Bangku di sebelah gadis berkucir kuda itu sunyi tak berpenghuni. Ia pun menghela napas panjang. Tiba-tiba, ingatannya terlempar pada potongan kejadian ketika Inggita mendadak cemas sesaat setelah mengangkat telepon dari seseorang.

Apakah hal tersebut yang menjadi pemicu utama keabsenan Inggita dua hari belakang?

Berani bersumpah, dirinya tak pernah melihat Inggita se-cemas itu sebelumnya. Bahkan, ketika berkelahi pun, ia biasa saja. Dipanggil guru dan diadili di ruang OSIS, Inggita tetap tenang tanpa riak. Akan tetapi, terdapat pengecualian  untuk dua yang lalu.

Jika begitu, bisa dipastikan masalah yang menimpa Inggita adalah masalah berat. Hingga menyebabkan gadis itu tidak masuk sekolah. Tebersit di pikiran Isyana untuk menemui Inggita hari ini.

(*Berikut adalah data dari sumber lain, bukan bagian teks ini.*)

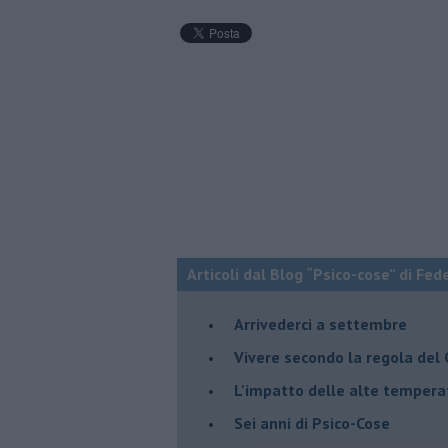
Articoli dal Blog “Psico-cose” di Fed
​Arrivederci a settembre
​Vivere secondo la regola del
​L'impatto delle alte tempera
Sei anni di Psico-Cose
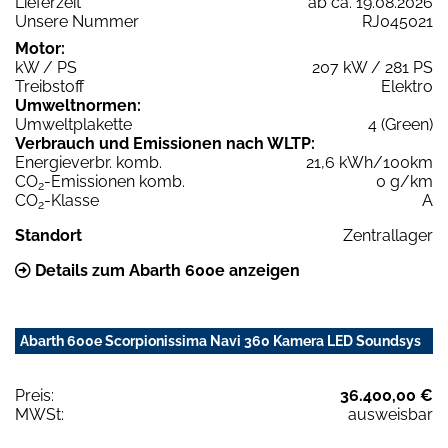
Lieferzeit
ab ca. 19.08.2026
Unsere Nummer
RJ045021
Motor:
kW / PS
207 kW / 281 PS
Treibstoff
Elektro
Umweltnormen:
Umweltplakette
4 (Green)
Verbrauch und Emissionen nach WLTP:
Energieverbr. komb.
21,6 kWh/100km
CO
-Emissionen komb.
0 g/km
2
CO
-Klasse
A
2
Standort
Zentrallager
Details zum Abarth 600e anzeigen
Abarth 600e Scorpionissima Navi 360 Kamera LED Soundsys
Preis:
36.400,00 €
MWSt:
ausweisbar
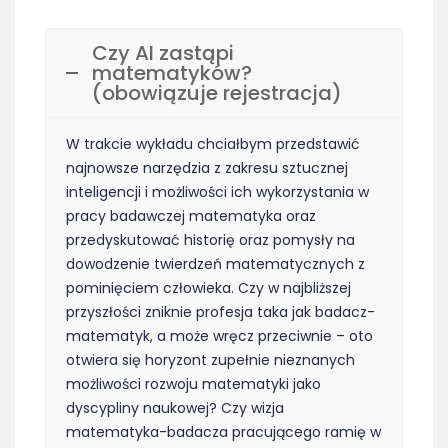
Czy AI zastąpi
matematyków?
(obowiązuje rejestracja)
W trakcie wykładu chciałbym przedstawić
najnowsze narzędzia z zakresu sztucznej
inteligencji i możliwości ich wykorzystania w
pracy badawczej matematyka oraz
przedyskutować historię oraz pomysły na
dowodzenie twierdzeń matematycznych z
pominięciem człowieka. Czy w najbliższej
przyszłości zniknie profesja taka jak badacz-
matematyk, a może wręcz przeciwnie – oto
otwiera się horyzont zupełnie nieznanych
możliwości rozwoju matematyki jako
dyscypliny naukowej? Czy wizja
matematyka-badacza pracującego ramię w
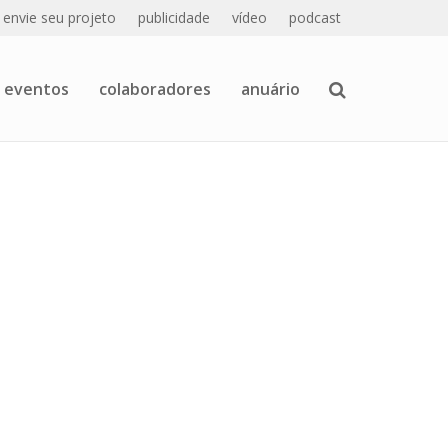
envie seu projeto
publicidade
vídeo
podcast
eventos
colaboradores
anuário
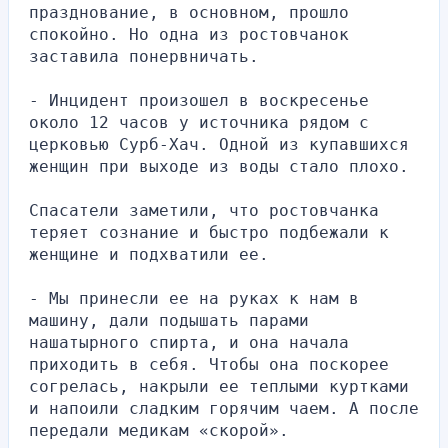
празднование, в основном, прошло 
спокойно. Но одна из ростовчанок 
заставила понервничать.
- Инцидент произошел в воскресенье 
около 12 часов у источника рядом с 
церковью Сурб-Хач. Одной из купавшихся 
женщин при выходе из воды стало плохо.
Спасатели заметили, что ростовчанка 
теряет сознание и быстро подбежали к 
женщине и подхватили ее.
- Мы принесли ее на руках к нам в 
машину, дали подышать парами 
нашатырного спирта, и она начала 
приходить в себя. Чтобы она поскорее 
согрелась, накрыли ее теплыми куртками 
и напоили сладким горячим чаем. А после 
передали медикам «скорой».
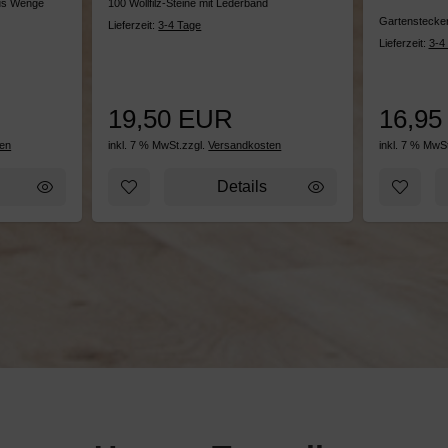
aus Wenge
100 Wollfilz-Steine mit Lederband
Gartenstecker
Lieferzeit:
3-4 Tage
Lieferzeit:
3-4
19,50 EUR
16,95
en
inkl. 7 % MwSt.
zzgl.
Versandkosten
inkl. 7 % MwSt
ufügen: Schneidebrett Werk.Wood
Zum Merkzettel hinzufügen: Filzuntersetzer Ba
Zum Merk
Details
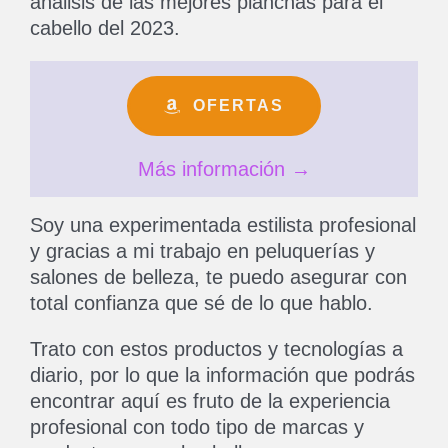
análisis de las mejores planchas para el
cabello del 2023.
OFERTAS
Más información →
Soy una experimentada estilista profesional
y gracias a mi trabajo en peluquerías y
salones de belleza, te puedo asegurar con
total confianza que sé de lo que hablo.
Trato con estos productos y tecnologías a
diario, por lo que la información que podrás
encontrar aquí es fruto de la experiencia
profesional con todo tipo de marcas y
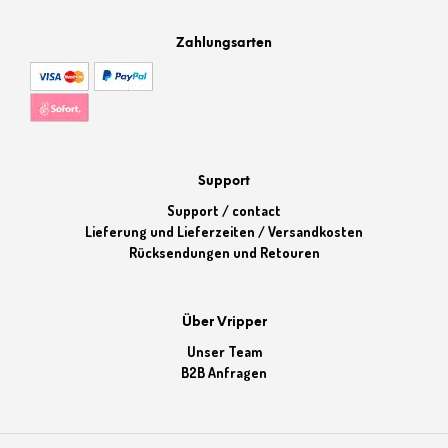
Zahlungsarten
Support
Support / contact
Lieferung und Lieferzeiten / Versandkosten
Rücksendungen und Retouren
Über Vripper
Unser Team
B2B Anfragen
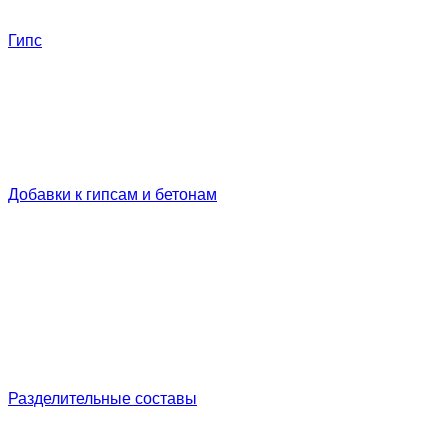
Гипс
Добавки к гипсам и бетонам
Разделительные составы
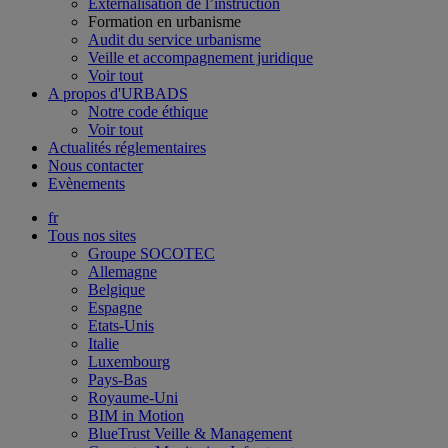
Externalisation de l’instruction
Formation en urbanisme
Audit du service urbanisme
Veille et accompagnement juridique
Voir tout
A propos d'URBADS
Notre code éthique
Voir tout
Actualités réglementaires
Nous contacter
Evènements
fr
Tous nos sites
Groupe SOCOTEC
Allemagne
Belgique
Espagne
Etats-Unis
Italie
Luxembourg
Pays-Bas
Royaume-Uni
BIM in Motion
BlueTrust Veille & Management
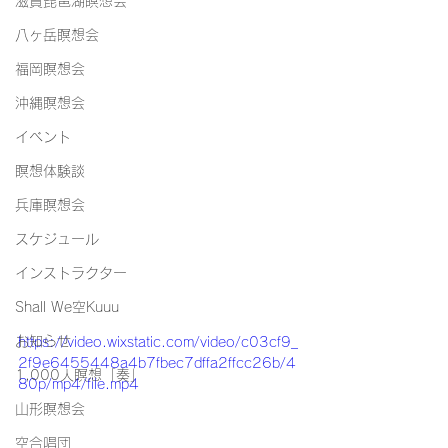
滋賀琵琶湖瞑想会
八ヶ岳瞑想会
福岡瞑想会
沖縄瞑想会
イベント
瞑想体験談
兵庫瞑想会
スケジュール
インストラクター
Shall We空Kuuu
お知らせ
https://video.wixstatic.com/video/c03cf9_
2f9e6455448a4b7fbec7dffa2ffcc26b/4
1,000人瞑想「奏」
80p/mp4/file.mp4
山形瞑想会
空合唱団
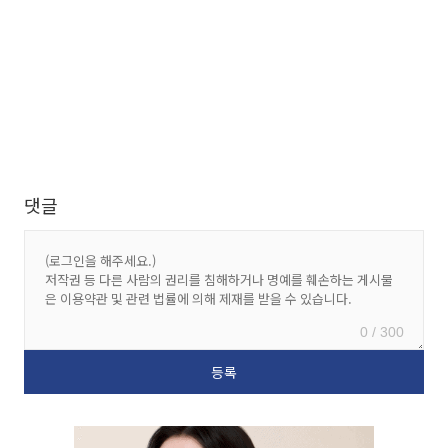
댓글
0 / 300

Akan tetapi, sangat tidak mungkin kalau hanya ia seorang diri bertandng rusun gadis tersebut mengingat aksi nekatnya mengumpat 'monyet' kepada ibu-ibu di sepanjang anak tangga.

Dia harus mengajak satu orang lagi untuk menemani. Tatkala pikirannya sedang berkelana jauh mencari seseorang yang tepat, nama Duta Mahardika menelusup tanpa disengaja.
Senyum cerahnya kontan merekah.

Isyana Isyan
Ke rumah Gita, yuk, sepulang sekolah.

Isyana Isyan
Penting. Anterin gue.

Tidak menunggu lama, pesannya mendapat balasan.

DutaMa
Ngapain?

Isyana Isyan
Anterin aja pokoknya.

DutaMa
Gue jemput lo di mana?

DutaMa
Elah. Lo sendiri yang bilang ke gue jangan jemput ke depan gerbang sekolah lo kalo nggak mau setor nyawa.

Isyana Isyan
Lo pake jaket, kan?

Isyana Isyan
Tungguin gue di gang kelinci deket  Tarumanegara. Gue baru tau kalo di sana sepi anak sini.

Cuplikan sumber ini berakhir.